Why this exact-record page exists
Searchers often reach a metric result when they need a narrow factual answer,
then encounter several numbers and similarly named Wiley journals. This page
makes that lookup auditable: it identifies the target journal, retains the
metric year, names the publisher record, separates companion metrics, and
states the facts the record cannot establish. Wiley is the authority for
current journal data; Manusights supplies the record-matching and decision
boundary so a metric lookup is not silently converted into submission advice
or a claim about one paper.
This page was created by the Manusights editorial team from a current
publisher-record check for readers who need to verify a metric before using
it. It owns only the Advanced Materials Interfaces impact factor lookup. It
does not claim to own submission preparation, fees, or other Advanced-family
titles. That separation keeps the metric lookup focused and avoids competing
with a different page for a different reader job.
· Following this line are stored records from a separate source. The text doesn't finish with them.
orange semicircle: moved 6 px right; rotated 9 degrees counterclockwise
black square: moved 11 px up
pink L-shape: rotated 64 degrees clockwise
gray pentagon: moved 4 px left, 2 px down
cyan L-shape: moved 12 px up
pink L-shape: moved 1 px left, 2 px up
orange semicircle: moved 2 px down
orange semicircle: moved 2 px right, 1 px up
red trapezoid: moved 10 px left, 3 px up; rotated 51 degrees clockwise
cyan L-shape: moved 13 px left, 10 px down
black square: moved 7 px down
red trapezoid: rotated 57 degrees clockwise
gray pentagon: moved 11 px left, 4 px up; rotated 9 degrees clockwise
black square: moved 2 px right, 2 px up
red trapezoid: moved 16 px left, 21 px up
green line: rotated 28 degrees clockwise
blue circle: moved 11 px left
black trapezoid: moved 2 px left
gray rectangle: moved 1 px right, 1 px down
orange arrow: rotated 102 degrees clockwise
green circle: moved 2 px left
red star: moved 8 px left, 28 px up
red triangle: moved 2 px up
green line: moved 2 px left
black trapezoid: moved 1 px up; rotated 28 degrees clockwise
This page helps when the decision is whether a displayed number is the current
metric for this exact journal, rather than a number borrowed from another
Wiley title or a different metric system.
For a formal citation, retain the journal title, metric name, metric year, and
source together: "Advanced Materials Interfaces' 2025 Journal Impact Factor is
4.5, according to Wiley." That avoids turning a 2025 citation metric into a
2026 impact factor or an unsupported judgment of a paper's quality.
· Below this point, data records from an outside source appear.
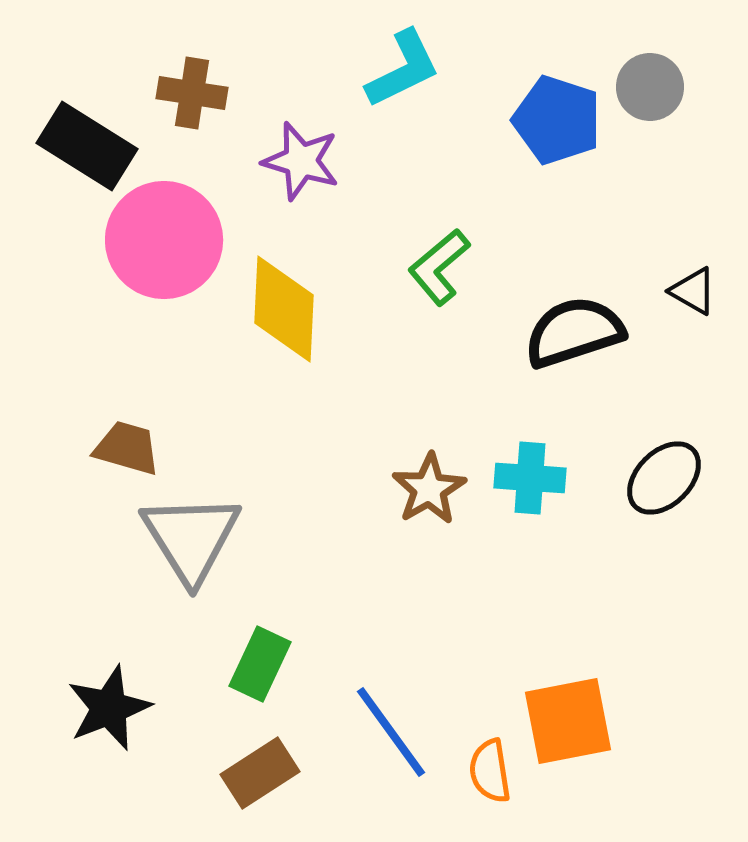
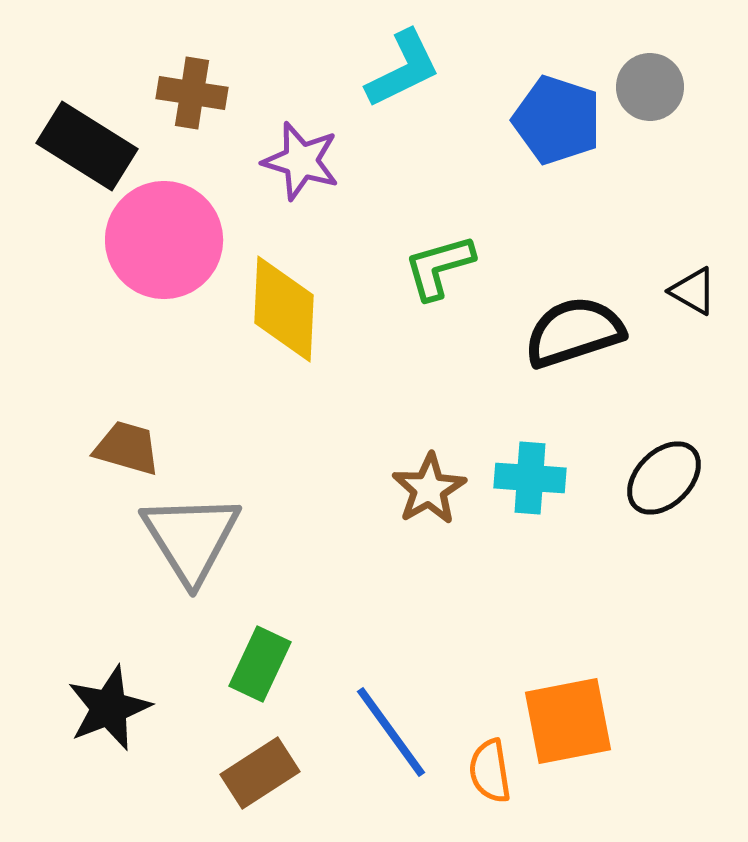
green L-shape: rotated 24 degrees clockwise
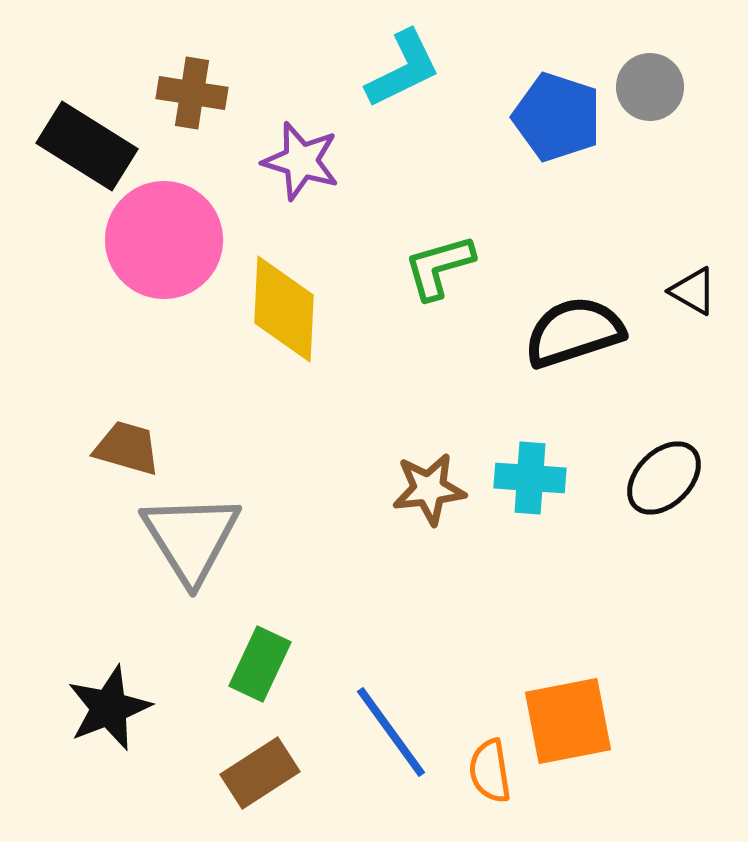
blue pentagon: moved 3 px up
brown star: rotated 24 degrees clockwise
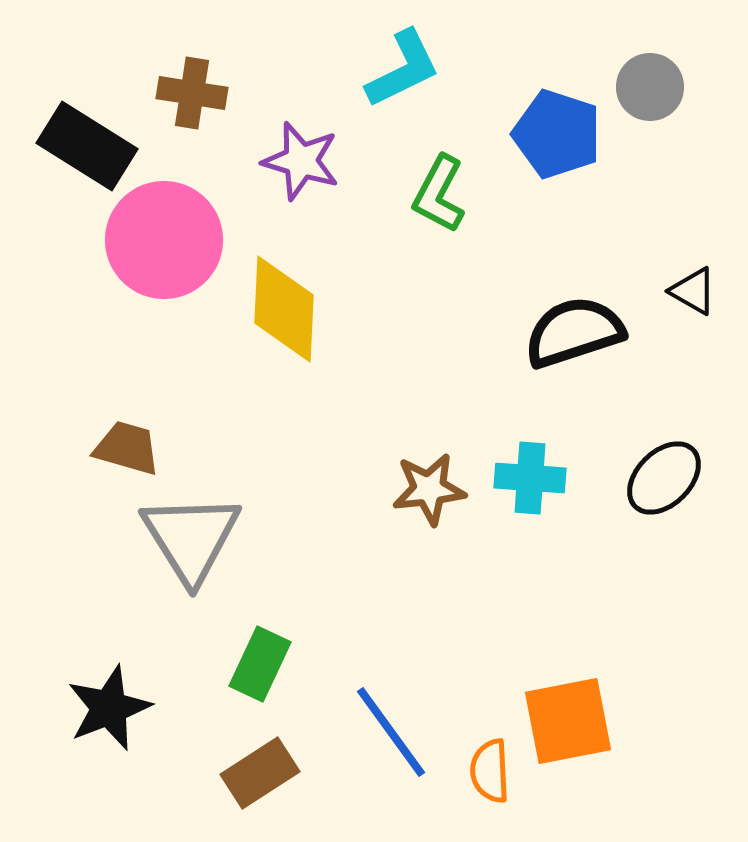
blue pentagon: moved 17 px down
green L-shape: moved 73 px up; rotated 46 degrees counterclockwise
orange semicircle: rotated 6 degrees clockwise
What should authors verify before citing the metric?
- Match Advanced Materials Interfaces, Adv. Mater. Interfaces, and ISSN 2196-7350.
- Describe 4.5 as a 2025 JIF, not a 2026 citation-year value.
- Do not substitute CiteScore, acceptance rate, or first-decision median for the JIF.
- Keep journal-level median timing separate from a submission or publication promise.
- Use current Wiley scope and author guidance for a submission decision.
For a manuscript-level question, use an interdisciplinary manuscript readiness check. For adjacent venue decisions, compare the exact scope and current publisher records before moving a metric across titles. The adjacent Advanced Materials journal record, Advanced Functional Materials journal record, and Applied Surface Science journal record are separate records, not substitutes for this journal's JIF.
Submit If
- You need a current, exact-title Wiley metric lookup with a primary-source boundary.
- You need to distinguish the 2025 JIF from Wiley's CiteScore, acceptance, and timing displays.
- You have already assessed the work against the journal's current scope and reader community.
Think Twice If
- The target is another Wiley Advanced-family journal.
- A journal-level metric is being used to forecast acceptance, citations, or timeline for one paper.
- A complete historical JIF series, current fee, or category ranking is needed but is not established by the source used here.
Frequently asked questions
Advanced Materials Interfaces has a current 2025 Journal Impact Factor of 4.5 on its official Wiley journal profile. Cite it as a 2025 JIF released in 2026, not as a 2026 citation-year value.
Yes. Wiley describes Advanced Materials Interfaces as an open-access journal.
The current Wiley profile lists a CiteScore of 9.6, a 57% acceptance rate, and a median of 25 days from submission to first decision. These are separate measures, not substitutes for the JIF.
Advanced Materials Interfaces uses online and print ISSN 2196-7350. Check the exact title and ISSN before applying a metric from the Wiley Advanced portfolio.
No. The JIF is a journal-level citation metric. Manuscript fit depends on the work's interface focus, evidence, audience, and current editorial criteria.